Your instructions:
Your copy should match the entries exactly, except that it holds no pictures.

*** Data for this exercise ***

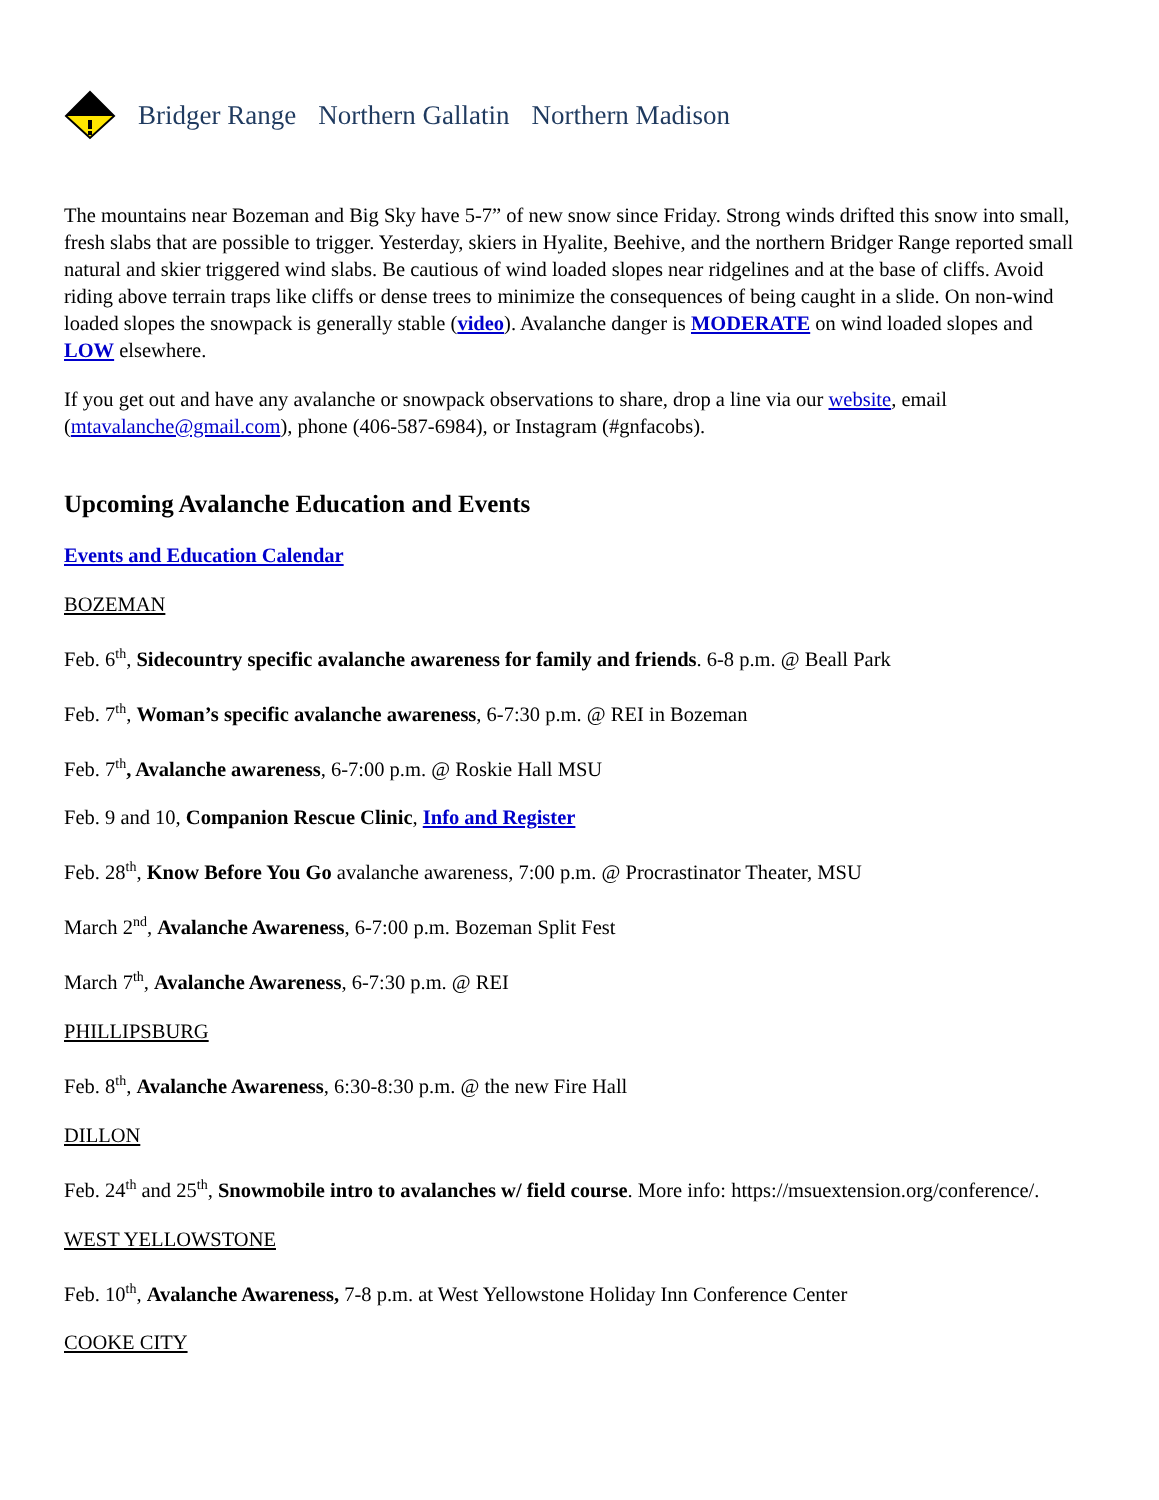Bridger Range Northern Gallatin Northern Madison
The mountains near Bozeman and Big Sky have 5-7” of new snow since Friday. Strong winds drifted this snow into small, fresh slabs that are possible to trigger. Yesterday, skiers in Hyalite, Beehive, and the northern Bridger Range reported small natural and skier triggered wind slabs. Be cautious of wind loaded slopes near ridgelines and at the base of cliffs. Avoid riding above terrain traps like cliffs or dense trees to minimize the consequences of being caught in a slide. On non-wind loaded slopes the snowpack is generally stable (video). Avalanche danger is MODERATE on wind loaded slopes and LOW elsewhere.
If you get out and have any avalanche or snowpack observations to share, drop a line via our website, email (mtavalanche@gmail.com), phone (406-587-6984), or Instagram (#gnfacobs).
Upcoming Avalanche Education and Events
Events and Education Calendar
BOZEMAN
Feb. 6<sup>th</sup>, Sidecountry specific avalanche awareness for family and friends. 6-8 p.m. @ Beall Park
Feb. 7<sup>th</sup>, Woman’s specific avalanche awareness, 6-7:30 p.m. @ REI in Bozeman
Feb. 7<sup>th</sup>, Avalanche awareness, 6-7:00 p.m. @ Roskie Hall MSU
Feb. 9 and 10, Companion Rescue Clinic, Info and Register
Feb. 28<sup>th</sup>, Know Before You Go avalanche awareness, 7:00 p.m. @ Procrastinator Theater, MSU
March 2<sup>nd</sup>, Avalanche Awareness, 6-7:00 p.m. Bozeman Split Fest
March 7<sup>th</sup>, Avalanche Awareness, 6-7:30 p.m. @ REI
PHILLIPSBURG
Feb. 8<sup>th</sup>, Avalanche Awareness, 6:30-8:30 p.m. @ the new Fire Hall
DILLON
Feb. 24<sup>th</sup> and 25<sup>th</sup>, Snowmobile intro to avalanches w/ field course. More info: https://msuextension.org/conference/.
WEST YELLOWSTONE
Feb. 10<sup>th</sup>, Avalanche Awareness, 7-8 p.m. at West Yellowstone Holiday Inn Conference Center
COOKE CITY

*** End of Data for this exercise ***

Your response:
Bridger Range Northern Gallatin Northern Madison
The mountains near Bozeman and Big Sky have 5-7” of new snow since Friday. Strong winds drifted this snow into small, fresh slabs that are possible to trigger. Yesterday, skiers in Hyalite, Beehive, and the northern Bridger Range reported small natural and skier triggered wind slabs. Be cautious of wind loaded slopes near ridgelines and at the base of cliffs. Avoid riding above terrain traps like cliffs or dense trees to minimize the consequences of being caught in a slide. On non-wind loaded slopes the snowpack is generally stable (video). Avalanche danger is MODERATE on wind loaded slopes and LOW elsewhere.
If you get out and have any avalanche or snowpack observations to share, drop a line via our website, email (mtavalanche@gmail.com), phone (406-587-6984), or Instagram (#gnfacobs).
Upcoming Avalanche Education and Events
Events and Education Calendar
BOZEMAN
Feb. 6<sup>th</sup>, Sidecountry specific avalanche awareness for family and friends. 6-8 p.m. @ Beall Park
Feb. 7<sup>th</sup>, Woman’s specific avalanche awareness, 6-7:30 p.m. @ REI in Bozeman
Feb. 7<sup>th</sup>, Avalanche awareness, 6-7:00 p.m. @ Roskie Hall MSU
Feb. 9 and 10, Companion Rescue Clinic, Info and Register
Feb. 28<sup>th</sup>, Know Before You Go avalanche awareness, 7:00 p.m. @ Procrastinator Theater, MSU
March 2<sup>nd</sup>, Avalanche Awareness, 6-7:00 p.m. Bozeman Split Fest
March 7<sup>th</sup>, Avalanche Awareness, 6-7:30 p.m. @ REI
PHILLIPSBURG
Feb. 8<sup>th</sup>, Avalanche Awareness, 6:30-8:30 p.m. @ the new Fire Hall
DILLON
Feb. 24<sup>th</sup> and 25<sup>th</sup>, Snowmobile intro to avalanches w/ field course. More info: https://msuextension.org/conference/.
WEST YELLOWSTONE
Feb. 10<sup>th</sup>, Avalanche Awareness, 7-8 p.m. at West Yellowstone Holiday Inn Conference Center
COOKE CITY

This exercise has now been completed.